Stored listing
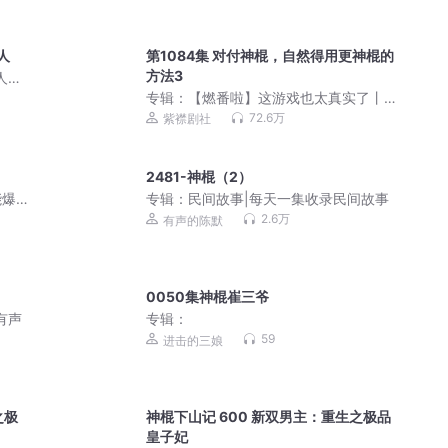
人
第1084集 对付神棍，自然得用更神棍的
方法3
人剧|
专辑：
【燃番啦】这游戏也太真实了丨
爆笑废土霸榜神作丨紫襟剧社制作
72.6万
紫襟剧社
2481-神棍（2）
能爆
专辑：
民间故事|每天一集收录民间故事
2.6万
有声的陈默
0050集神棍崔三爷
有声
专辑：
59
进击的三娘
之极
神棍下山记 600 新双男主：重生之极品
皇子妃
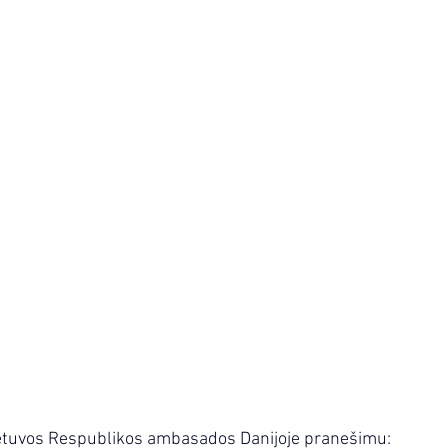
ietuvos Respublikos ambasados Danijoje pranešimu:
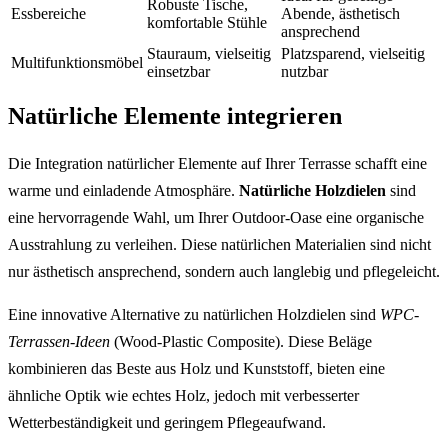
Robuste Tische,
Essbereiche
Abende, ästhetisch
komfortable Stühle
ansprechend
Stauraum, vielseitig
Platzsparend, vielseitig
Multifunktionsmöbel
einsetzbar
nutzbar
Natürliche Elemente integrieren
Die Integration natürlicher Elemente auf Ihrer Terrasse schafft eine
warme und einladende Atmosphäre.
Natürliche Holzdielen
sind
eine hervorragende Wahl, um Ihrer Outdoor-Oase eine organische
Ausstrahlung zu verleihen. Diese natürlichen Materialien sind nicht
nur ästhetisch ansprechend, sondern auch langlebig und pflegeleicht.
Eine innovative Alternative zu natürlichen Holzdielen sind
WPC-
Terrassen-Ideen
(Wood-Plastic Composite). Diese Beläge
kombinieren das Beste aus Holz und Kunststoff, bieten eine
ähnliche Optik wie echtes Holz, jedoch mit verbesserter
Wetterbeständigkeit und geringem Pflegeaufwand.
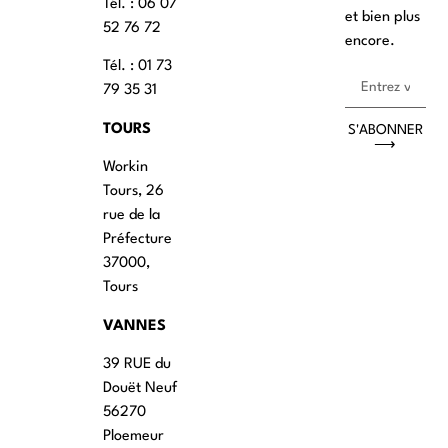
Tél. : ‭06 07
et bien plus
52 76 72
encore.
Tél. : 01 73
79 35 31
TOURS
S'ABONNER
⟶
Workin
Tours, 26
rue de la
Préfecture
37000,
Tours
VANNES
39 RUE du
Douët Neuf
56270
Ploemeur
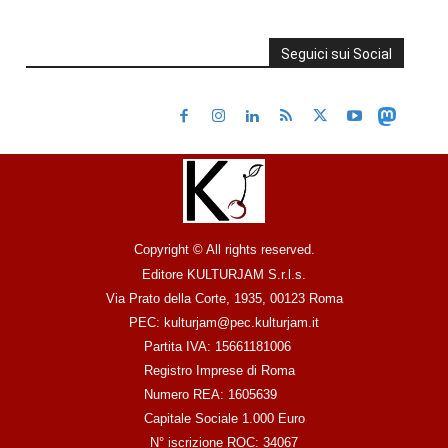
Seguici sui Social
Copyright © All rights reserved.
Editore KULTURJAM S.r.l.s.
Via Prato della Corte, 1935, 00123 Roma
PEC: kulturjam@pec.kulturjam.it
Partita IVA: 15661181006
Registro Imprese di Roma
Numero REA: 1605639
Capitale Sociale 1.000 Euro
N° iscrizione ROC: 34067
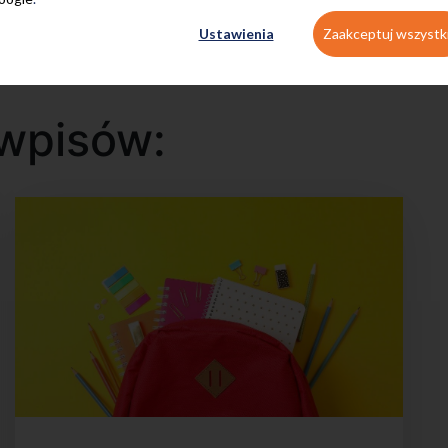
Ustawienia
Zaakceptuj wszystk
wpisów:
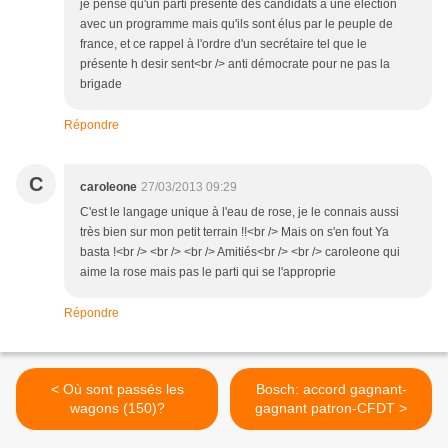
je pense qu'un parti présente des candidats à une élection
avec un programme mais qu'ils sont élus par le peuple de
france, et ce rappel à l'ordre d'un secrétaire tel que le
présente h desir sent<br /> anti démocrate pour ne pas la
brigade
Répondre
C
caroleone
27/03/2013 09:29
C'est le langage unique à l'eau de rose, je le connais aussi
très bien sur mon petit terrain !!<br /> Mais on s'en fout Ya
basta !<br /> <br /> <br /> Amitiés<br /> <br /> caroleone qui
aime la rose mais pas le parti qui se l'approprie
Répondre
< Où sont passés les
Bosch: accord gagnant-
wagons (150)?
gagnant patron-CFDT >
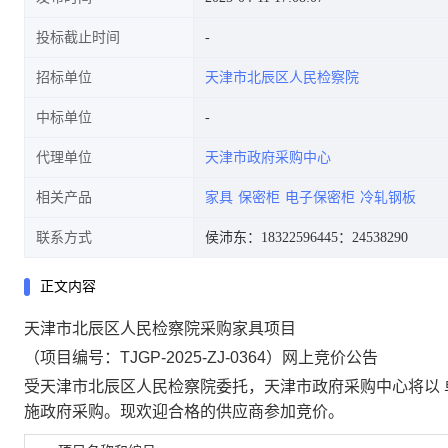
投标截止时间
招标单位
天津市北辰区人民检察院
中标单位
代理单位
天津市政府采购中心
相关产品
家具
保密柜
电子保密柜
冷轧钢板
联系方式
侯沛东：18322596445
：24538290
正文内容
天津市北辰区人民检察院采购家具项目
（项目编号：
TJGP-2025-ZJ-0364
）网上竞价公告
受
天津市北辰区人民检察院
委托，
天津市政府采购中心
将以
施政府采购。现欢迎合格的供应商参加竞价。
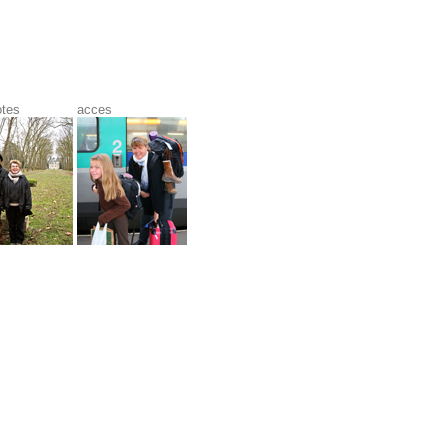
otes
acces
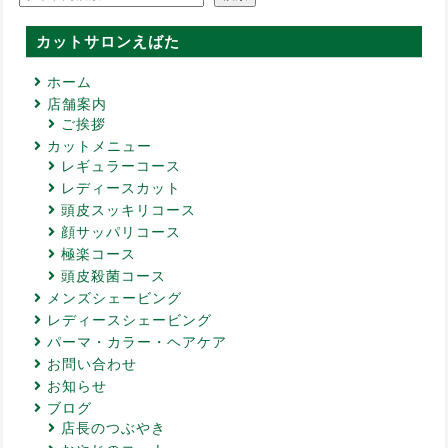
カットサロンえばた
ホーム
店舗案内
ご挨拶
カットメニュー
レギュラーコース
レディースカット
頭皮スッキリコース
顔サッパリコース
極楽コース
頭皮殺菌コース
メンズシェービング
レディースシェービング
パーマ・カラー・ヘアケア
お問い合わせ
お知らせ
ブログ
店長のつぶやき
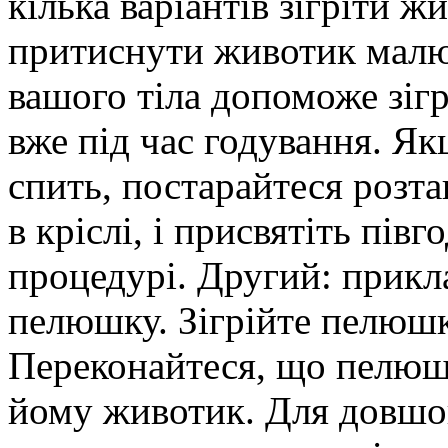
кілька варіантів зігріти 
притиснути животик малю
вашого тіла допоможе зіг
вже під час годування. Як
спить, постарайтеся розт
в кріслі, і присвятіть пів
процедурі. Другий: прикл
пелюшку. Зігрійте пелюшк
Переконайтеся, що пелюшк
йому животик. Для довшо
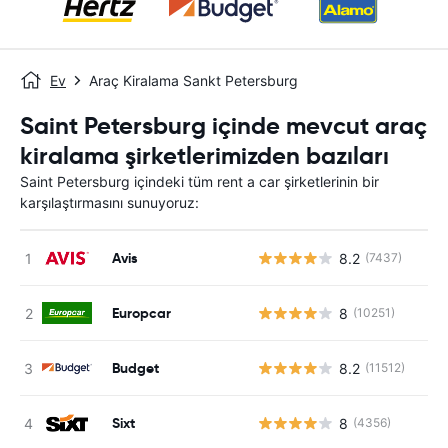
Ev
Araç Kiralama Sankt Petersburg
Saint Petersburg içinde mevcut araç
kiralama şirketlerimizden bazıları
Saint Petersburg içindeki tüm rent a car şirketlerinin bir
karşılaştırmasını sunuyoruz:
Avis
8.2
(7437)
Europcar
8
(10251)
Budget
8.2
(11512)
Sixt
8
(4356)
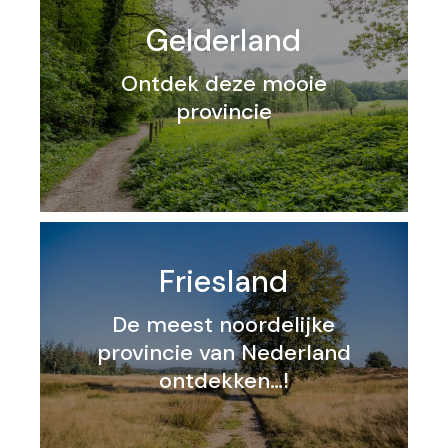
Gelderland
Ontdek deze mooie
provincie
Friesland
De meest noordelijke
provincie van Nederland
ontdekken…!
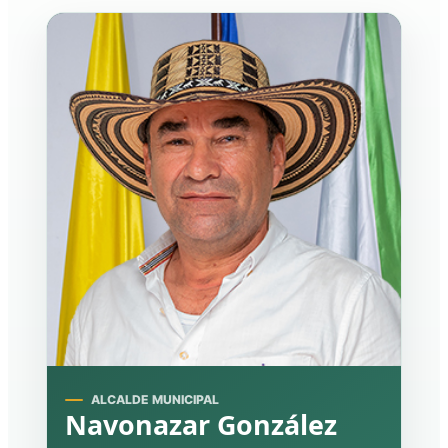
ALCALDE MUNICIPAL
Navonazar González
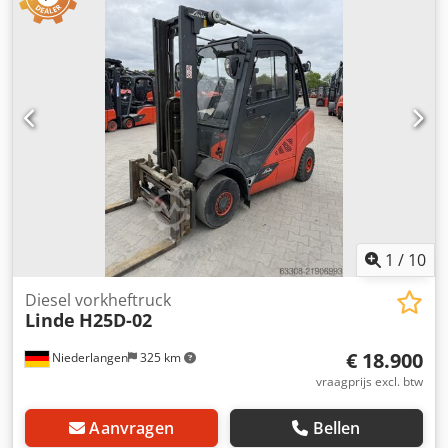
Lastzwaartepunt: 500 Masttype: Standaard Staat:
Gebruiksklaar en volledig functioneel Technische staat:
goed Voorbanden, type: Superelastisch Achterbanden,
type: Superelastisch Crjdpfxjyrvduj Aczsf
Lastbeschermingsrooster, zijschuiver, vorkversteller, 3e
ventiel, 4e ventiel, achteruitrijverlichting,
vooruitrijverlichting, verwarming, roetfilter, conform
STVZO-voorschriften, volledige cabine, binnenspiegel,
buitenspiegel, zwaailicht, kunststof zitkussen, klembord,
Linde Connect, dubbel pedaal.
1
/
10
Diesel vorkheftruck
Linde
H25D-02
€ 18.900
Niederlangen
325 km
vraagprijs excl. btw
Aanvragen
Bellen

» Task item: Lay out every line of text in the listing above as a numbered list, skipping blank lines. Leave the pictures out.

» Solution to this exercise:
1. 人
2. 第1084集 对付神棍，自然得用更神棍的
3. 方法3
4. 人剧|
5. 专辑：
6. 【燃番啦】这游戏也太真实了丨
7. 爆笑废土霸榜神作丨紫襟剧社制作
8. 72.6万
9. 紫襟剧社
10. 2481-神棍（2）
11. 能爆
12. 专辑：
13. 民间故事|每天一集收录民间故事
14. 2.6万
15. 有声的陈默
16. 0050集神棍崔三爷
17. 有声
18. 专辑：
19. 59
20. 进击的三娘
21. 之极
22. 神棍下山记 600 新双男主：重生之极品
23. 皇子妃
24. ietuvos Respublikos ambasados Danijoje pranešimu:
25. Robuste Tische,
26. Essbereiche
27. Abende, ästhetisch
28. komfortable Stühle
29. ansprechend
30. Stauraum, vielseitig
31. Platzsparend, vielseitig
32. Multifunktionsmöbel
33. einsetzbar
34. nutzbar
35. Natürliche Elemente integrieren
36. Die Integration natürlicher Elemente auf Ihrer Terrasse schafft eine
37. warme und einladende Atmosphäre.
38. Natürliche Holzdielen
39. sind
40. eine hervorragende Wahl, um Ihrer Outdoor-Oase eine organische
41. Ausstrahlung zu verleihen. Diese natürlichen Materialien sind nicht
42. nur ästhetisch ansprechend, sondern auch langlebig und pflegeleicht.
43. Eine innovative Alternative zu natürlichen Holzdielen sind
44. WPC-
45. Terrassen-Ideen
46. (Wood-Plastic Composite). Diese Beläge
47. kombinieren das Beste aus Holz und Kunststoff, bieten eine
48. ähnliche Optik wie echtes Holz, jedoch mit verbesserter
49. Wetterbeständigkeit und geringem Pflegeaufwand.
50. Tél. : ‭06 07
51. et bien plus
52. 52 76 72
53. encore.
54. Tél. : 01 73
55. 79 35 31
56. TOURS
57. S'ABONNER
58. ⟶
59. Workin
60. Tours, 26
61. rue de la
62. Préfecture
63. 37000,
64. Tours
65. VANNES
66. 39 RUE du
67. Douët Neuf
68. 56270
69. Ploemeur
70. Seguici sui Social
71. Copyright © All rights reserved.
72. Editore KULTURJAM S.r.l.s.
73. Via Prato della Corte, 1935, 00123 Roma
74. PEC: kulturjam@pec.kulturjam.it
75. Partita IVA: 15661181006
76. Registro Imprese di Roma
77. Numero REA: 1605639
78. Capitale Sociale 1.000 Euro
79. N° iscrizione ROC: 34067
80. Ustawienia
81. Zaakceptuj wszystk
82. wpisów:
83. je pense qu'un parti présente des candidats à une élection
84. avec un programme mais qu'ils sont élus par le peuple de
85. france, et ce rappel à l'ordre d'un secrétaire tel que le
86. présente h desir sent<br /> anti démocrate pour ne pas la
87. brigade
88. Répondre
89. C
90. caroleone
91. 27/03/2013 09:29
92. C'est le langage unique à l'eau de rose, je le connais aussi
93. très bien sur mon petit terrain !!<br /> Mais on s'en fout Ya
94. basta !<br /> <br /> <br /> Amitiés<br /> <br /> caroleone qui
95. aime la rose mais pas le parti qui se l'approprie
96. Répondre
97. < Où sont passés les
98. Bosch: accord gagnant-
99. wagons (150)?
100. gagnant patron-CFDT >
101. 投标截止时间
102. 招标单位
103. 天津市北辰区人民检察院
104. 中标单位
105. 代理单位
106. 天津市政府采购中心
107. 相关产品
108. 家具
109. 保密柜
110. 电子保密柜
111. 冷轧钢板
112. 联系方式
113. 侯沛东：18322596445
114. ：24538290
115. 正文内容
116. 天津市北辰区人民检察院采购家具项目
117. （项目编号：
118. TJGP-2025-ZJ-0364
119. ）网上竞价公告
120. 受
121. 天津市北辰区人民检察院
122. 委托，
123. 天津市政府采购中心
124. 将以
125. 施政府采购。现欢迎合格的供应商参加竞价。
126. otes
127. acces
128. カットサロンえばた
129. ホーム
130. 店舗案内
131. ご挨拶
132. カットメニュー
133. レギュラーコース
134. レディースカット
135. 頭皮スッキリコース
136. 顔サッパリコース
137. 極楽コース
138. 頭皮殺菌コース
139. メンズシェービング
140. レディースシェービング
141. パーマ・カラー・ヘアケア
142. お問い合わせ
143. お知らせ
144. ブログ
145. 店長のつぶやき
146. кілька варіантів зігріти 
147. притиснути животик малю
148. вашого тіла допоможе зіг
149. вже під час годування. Як
150. спить, постарайтеся розт
151. в кріслі, і присвятіть пів
152. процедурі. Другий: прикл
153. пелюшку. Зігрійте пелюшк
154. Переконайтеся, що пелюшк
155. йому животик. Для довшо
156. Ev
157. Araç Kiralama Sankt Petersburg
158. Saint Petersburg içinde mevcut araç
159. kiralama şirketlerimizden bazıları
160. Saint Petersburg içindeki tüm rent a car şirketlerinin bir
161. karşılaştırmasını sunuyoruz:
162. Avis
163. 8.2
164. (7437)
165. Europcar
166. 8
167. (10251)
168. Budget
169. 8.2
170. (11512)
171. Sixt
172. 8
173. (4356)
174. Gelderland
175. Ontdek deze mooie
176. provincie
177. Friesland
178. De meest noordelijke
179. provincie van Nederland
180. ontdekken…!
181. ALCALDE MUNICIPAL
182. Navonazar González
183. Lastzwaartepunt: 500 Masttype: Standaard Staat:
184. Gebruiksklaar en volledig functioneel Technische staat:
185. goed Voorbanden, type: Superelastisch Achterbanden,
186. type: Superelastisch Crjdpfxjyrvduj Aczsf
187. Lastbeschermingsrooster, zijschuiver, vorkversteller, 3e
188. ventiel, 4e ventiel, achteruitrijverlichting,
189. vooruitrijverlichting, verwarming, roetfilter, conform
190. STVZO-voorschriften, volledige cabine, binnenspiegel,
191. buitenspiegel, zwaailicht, kunststof zitkussen, klembord,
192. Linde Connect, dubbel pedaal.
193. 1
194. /
195. 10
196. Diesel vorkheftruck
197. Linde
198. H25D-02
199. € 18.900
200. Niederlangen
201. 325 km
202. vraagprijs excl. btw
203. Aanvragen
204. Bellen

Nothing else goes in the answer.